Supplied records: Begin

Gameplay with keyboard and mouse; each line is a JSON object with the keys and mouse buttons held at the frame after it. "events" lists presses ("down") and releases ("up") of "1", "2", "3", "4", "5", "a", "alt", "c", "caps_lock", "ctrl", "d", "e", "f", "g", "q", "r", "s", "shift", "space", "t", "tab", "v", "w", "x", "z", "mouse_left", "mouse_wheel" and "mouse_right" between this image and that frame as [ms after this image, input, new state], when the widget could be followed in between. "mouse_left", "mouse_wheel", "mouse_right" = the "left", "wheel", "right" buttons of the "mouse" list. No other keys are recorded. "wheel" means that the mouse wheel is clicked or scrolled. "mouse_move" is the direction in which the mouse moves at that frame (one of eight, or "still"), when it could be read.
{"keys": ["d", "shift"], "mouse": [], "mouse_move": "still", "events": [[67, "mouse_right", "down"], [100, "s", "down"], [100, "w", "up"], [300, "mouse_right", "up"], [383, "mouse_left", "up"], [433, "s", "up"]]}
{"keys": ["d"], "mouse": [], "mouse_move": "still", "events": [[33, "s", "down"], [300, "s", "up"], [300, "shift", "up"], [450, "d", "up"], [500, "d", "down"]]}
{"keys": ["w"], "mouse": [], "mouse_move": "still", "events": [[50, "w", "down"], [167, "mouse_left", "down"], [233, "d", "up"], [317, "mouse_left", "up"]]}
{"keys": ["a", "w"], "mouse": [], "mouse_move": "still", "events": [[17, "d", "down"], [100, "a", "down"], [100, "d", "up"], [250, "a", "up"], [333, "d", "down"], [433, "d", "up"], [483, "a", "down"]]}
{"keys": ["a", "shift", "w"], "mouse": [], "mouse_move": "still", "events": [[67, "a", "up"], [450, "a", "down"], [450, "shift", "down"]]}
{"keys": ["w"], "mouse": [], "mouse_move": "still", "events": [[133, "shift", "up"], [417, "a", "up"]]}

Supplied records: End

To do >>
Return the listing above in full, character for character.

Answer section >>
Gameplay with keyboard and mouse; each line is a JSON object with the keys and mouse buttons held at the frame after it. "events" lists presses ("down") and releases ("up") of "1", "2", "3", "4", "5", "a", "alt", "c", "caps_lock", "ctrl", "d", "e", "f", "g", "q", "r", "s", "shift", "space", "t", "tab", "v", "w", "x", "z", "mouse_left", "mouse_wheel" and "mouse_right" between this image and that frame as [ms after this image, input, new state], when the widget could be followed in between. "mouse_left", "mouse_wheel", "mouse_right" = the "left", "wheel", "right" buttons of the "mouse" list. No other keys are recorded. "wheel" means that the mouse wheel is clicked or scrolled. "mouse_move" is the direction in which the mouse moves at that frame (one of eight, or "still"), when it could be read.
{"keys": ["d", "shift"], "mouse": [], "mouse_move": "still", "events": [[67, "mouse_right", "down"], [100, "s", "down"], [100, "w", "up"], [300, "mouse_right", "up"], [383, "mouse_left", "up"], [433, "s", "up"]]}
{"keys": ["d"], "mouse": [], "mouse_move": "still", "events": [[33, "s", "down"], [300, "s", "up"], [300, "shift", "up"], [450, "d", "up"], [500, "d", "down"]]}
{"keys": ["w"], "mouse": [], "mouse_move": "still", "events": [[50, "w", "down"], [167, "mouse_left", "down"], [233, "d", "up"], [317, "mouse_left", "up"]]}
{"keys": ["a", "w"], "mouse": [], "mouse_move": "still", "events": [[17, "d", "down"], [100, "a", "down"], [100, "d", "up"], [250, "a", "up"], [333, "d", "down"], [433, "d", "up"], [483, "a", "down"]]}
{"keys": ["a", "shift", "w"], "mouse": [], "mouse_move": "still", "events": [[67, "a", "up"], [450, "a", "down"], [450, "shift", "down"]]}
{"keys": ["w"], "mouse": [], "mouse_move": "still", "events": [[133, "shift", "up"], [417, "a", "up"]]}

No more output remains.